• Photo: Kevin Faingnaert

    There’s a set of islands in the middle of the chilly North Atlantic, some of which are so sparsely populated that the residents wouldn’t even fill a classroom. The Faroe Islands, an archipelago comprising 18 islands halfway between Scotland and Iceland, make up in an eclectic culture and stunning views what it lacks in population size.

    The villages on the smallest and toughest islands have seen a sharp decline in population over time. In a lot of villages, half of the houses stand empty. The Faroese are constantly moving away from the smallest villages, settling in the bigger, main villages. Young Faroese people move abroad—mainly to Denmark, to travel or to pursue a higher education, and mostly they don’t return to their hometown afterwards.

    I spent a month on the Faroe Islands last February. My goal was to visit and document life in these incredibly quiet, remote villages. The resulting series is called Føroyar, which is the name of the country in Faroese—a language that is spoken in the world mostly by people living on the islands, or who have moved elsewhere from the islands.
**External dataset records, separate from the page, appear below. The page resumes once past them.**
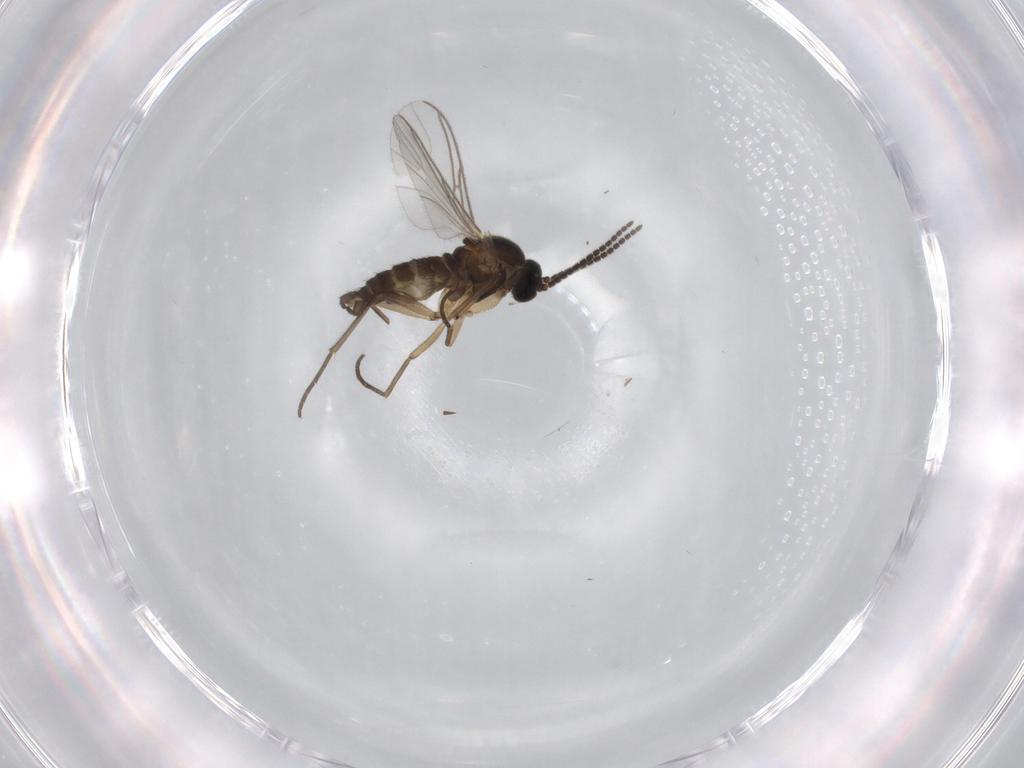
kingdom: Animalia
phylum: Arthropoda
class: Insecta
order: Diptera
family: Sciaridae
    Photo: Children playing soccer in the village of Nes on Eysturoy Island. Population: 29.

  • Photo: Kevin Faingnaert

    Mykines, the westernmost of the 18 islands of the Faroe Archipelago. Population: 10.
  • Photo: Kevin Faingnaert

    View of Gásadalur village next to the Atlantic Ocean. Population: 16.
  • Photo: Kevin Faingnaert

    A house in the village of Gásadalur on Vagar Island.
  • Photo: Kevin Faingnaert

    Simún Jacobsen playing trombone on the beach of Sandavágur on Vagar Island.
  • Photo: Kevin Faingnaert

    Famous artist and adventurer, Trondur Patursson, in Kirkjabøur on Streymoy Island. Trondur is known around the islands for his glass birds, which you can see everywhere from town halls to people's living rooms. In 1976 Trondur sailed a transatlantic voyage in a replica 6th century leather-hulled ship.
  • Photo: Kevin Faingnaert

    These Faroese knives are used for pilot whale hunting. During a grind (or pilot whale hunt), a flotilla of small boats drives whales into a shallow bay where they can be easily killed with knives. Grinds are the longest continuously practiced and relatively unchanged tradition in the Faroe Islands.
  • Photo: Kevin Faingnaert

    Simun Hanssen in Svínoy village. Population: 22. Simun is a retired sailor who collects messages in bottles on the shores of Svinoy Islands as a hobby. So far, Simun has already collected around 70 stranded bottled with messages, mostly coming from Canada.
  • Photo: Kevin Faingnaert

    Church of Kirkja on Fugloy Island. Population: 9.
  • Photo: Kevin Faingnaert

    Hanse Heinesen getting ready for prayer in the church of Tjørnuvik. Many villages have their own churches. Most of them have a lovely, wooden interior and host up to 40 people.
  • Photo: Kevin Faingnaert

    A sea-filled gorge near the village of Gjógv on Eysturoy island.
  • Photo: Kevin Faingnaert

    A typical wooden, black house in Kollafjørður on Streymoy island.
  • Photo: Kevin Faingnaert

    Sigurd Nordendal sits on his grass roof in Bøur on Vágar island. Grass roofs can be seen in many places in the Faroe Islands. They absorb rainwater, provide insulation and contribute to an aesthetically pleasing landscape.
  • Photo: Kevin Faingnaert

    A stuffed storm petrel by Jens-Kjeld Jensen on Nolsoy Island. A storm petrel colony near Nolsoy village is claimed to be the world's biggest.
  • Photo: Kevin Faingnaert

    The village of Bøur on Vágar island with a view Tindhólmur and Gáshólmur. Population: 60.
  • Photo: Kevin Faingnaert

    Joan Hendrick, author of the first Faroese dictionary, looks out at the Atlantic from his house in Kirkjabøur, Faroe Islands.

    These images will appear in the book Føroyar, out this May.